Life is good away from downtown

map
        For 18 long months, everybody told Buck Kathman the same thing.

        “Everything happens for a reason. Something good will come of this.”

        He didn't believe them.

        Now, he does.

        Two years ago, Cincinnati's bone-headed development plans for downtown forced Buck to close Kathman Goodyear Shoe Repair at Sixth and Race. A Queen City institution, the business had been in his family for 95 years.

        “We always wanted to make it to 100,” Buck once told me.

        For a time after the closing, he wondered how he would make ends meet.

        Six months ago, he stopped wondering. He finally found the good thing everyone promised.

        Buck is the general manager of A-One Dry Cleaners' Pleasant Ridge headquarters.

        “A-One is obsessed with perfection,” he said as he proudly led a tour of the dry cleaners' plant.

        “This is my kind of company.”

        For 95 years, the Kathman family — starting with Buck's great-grandfather John Henry Kathman — strove to be perfect.

        Shoes came in run-down. They went out standing proud.

        Re-soled. Re-heeled. Re-stitched. Polished to perfection.

        Customers entered a store perfumed with leather, lotions and polish. They passed shelves stocked with tins of wax and jars of polish — all in orderly rows — to claim their gleaming goods. Each pair of shoes sat in a paper bag, the end folded over neatly, a reflection of the precise work that went into the repairs.

        It was all part of the Kathman tradition, an obsession with perfection. It ended two years ago this month.
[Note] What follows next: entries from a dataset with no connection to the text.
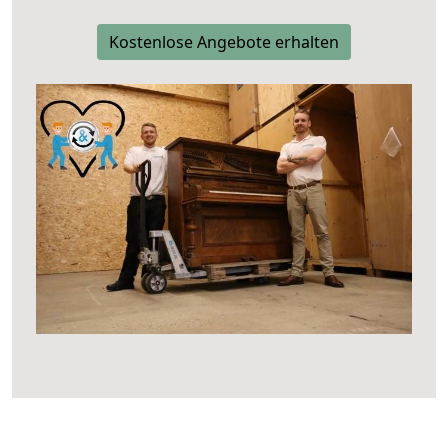
Kostenlose Angebote erhalten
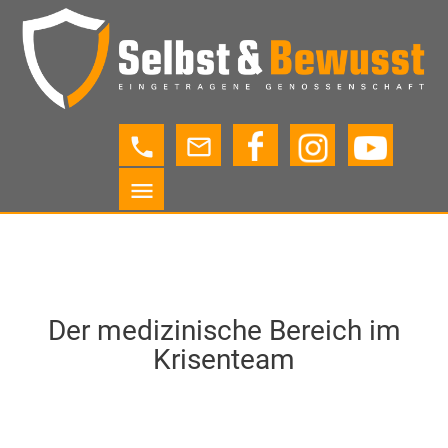
phone
mail_outline
menu
Der medizinische Bereich im
Krisenteam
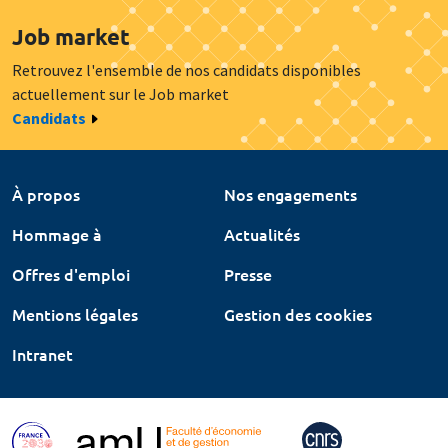
Job market
Retrouvez l'ensemble de nos candidats disponibles
actuellement sur le Job market
Candidats
À propos
Nos engagements
Hommage à
Actualités
Offres d'emploi
Presse
Mentions légales
Gestion des cookies
Intranet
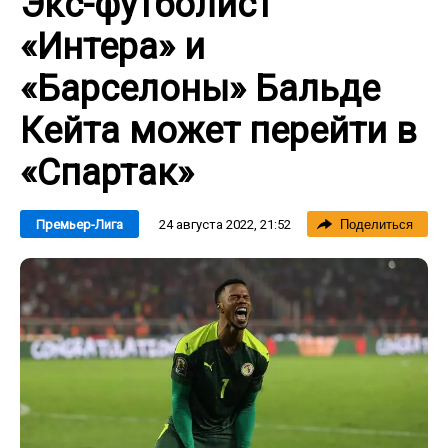
Экс-футболист
«Интера» и
«Барселоны» Бальде
Кейта может перейти в
«Спартак»
24 августа 2022, 21:52
Премьер-Лига
Поделиться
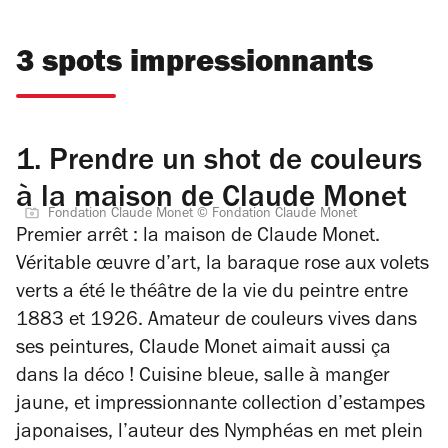
3 spots impressionnants
1.
Prendre un shot de couleurs
à la maison de Claude Monet
Fondation Claude Monet © Fondation Claude Monet
Premier arrêt : la maison de Claude Monet.
Véritable œuvre d’art, la baraque rose aux volets
verts a été le théâtre de la vie du peintre entre
1883 et 1926. Amateur de couleurs vives dans
ses peintures, Claude Monet aimait aussi ça
dans la déco ! Cuisine bleue, salle à manger
jaune, et impressionnante collection d’estampes
japonaises, l’auteur des
Nymphéas
en met plein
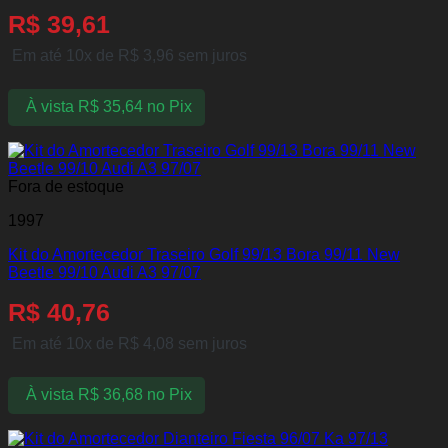
R$
39,61
Em até 10x de
R$
3,96
sem juros
À vista
R$
35,64
no Pix
Fora de estoque
1997
Kit do Amortecedor Traseiro Golf 99/13 Bora 99/11 New
Beetle 99/10 Audi A3 97/07
R$
40,76
Em até 10x de
R$
4,08
sem juros
À vista
R$
36,68
no Pix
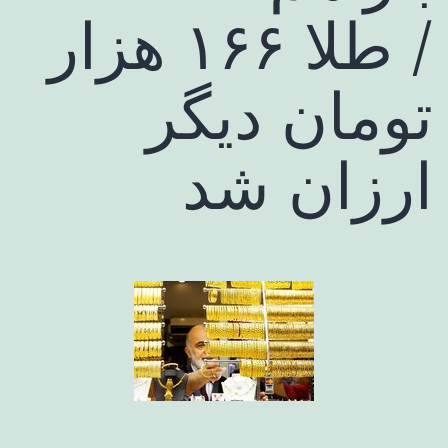
/ طلا ۱۶۶ هزار
تومان دیگر
ارزان شد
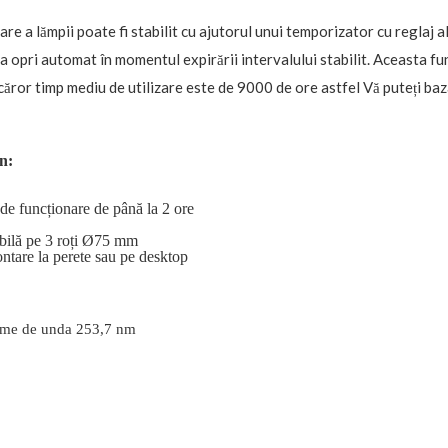
e a lămpii poate fi stabilit cu ajutorul unui temporizator cu reglaj a
va opri automat în momentul expirării intervalului stabilit. Aceasta f
căror timp mediu de utilizare este de 9000 de ore astfel Vă puteți baz
n:
 de funcționare de până la 2 ore
bilă pe 3 roți
Ø
75 mm
ontare la perete sau pe desktop
gime de unda 253,7 nm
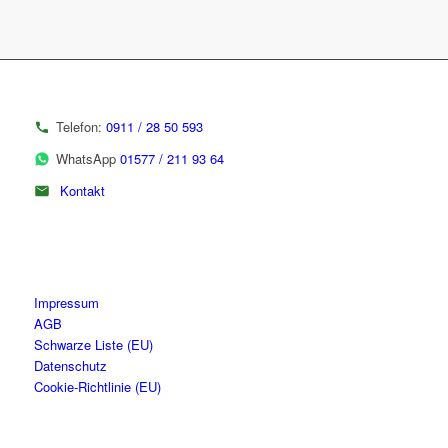
Telefon:
0911 / 28 50 593
WhatsApp
01577 / 211 93 64
Kontakt
Impressum
AGB
Schwarze Liste (EU)
Datenschutz
Cookie-Richtlinie (EU)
        With his dad — Bernie Kathman turned 75 Wednesday — Buck closed up shop Feb. 29, 2000. The city wanted to wreck their building and put up yet another drugstore.

        Buck's last name is not Saks. Or Lazarus. So, he did not get millions from the city to stay in business.

        City Hall made its usual noise about offering help and what a shame it would be to see the store go. Ditto for Downtown Cincinnati Inc. But, in the end, Kathman's closed.

        Ninety-five years of tradition and service — in the business where Buck started working when he was 12 — came to a sad end.

        “The most devastating thing was that we had 60 days to vacate,” Buck said. “But it took the city two years to wreck the building.”

        After the store closed, Buck did chores he had put off for years at his Covington home. Two months later, his wife lost her job to downsizing. Six months later, he was running out of chores — “I was cutting my neighbors' grass to keep busy” — and money.

        “When both of you are unemployed, when your health insurance runs out and you have no income coming in, you start to hit your 401(k) and see it going out faster than you anticipated. That's when it gets a little scary.”

        At age 57, Buck started looking for a new job.

        One Sunday, he saw a want-ad for A-One and applied. A week later, he started work as the dry cleaners' general manager.

        “I've been here six months,” he said, standing in A-One's alterations department. “It started out great and it gets better every day.

        “When I had the store downtown, it was not a job. It was the best way to spend your day. This is exactly the same way.”

        Knowing a good thing when he sees it, Buck said there's a moral to his story.

        “There is life after death.”

        That life is good — when it's away from downtown.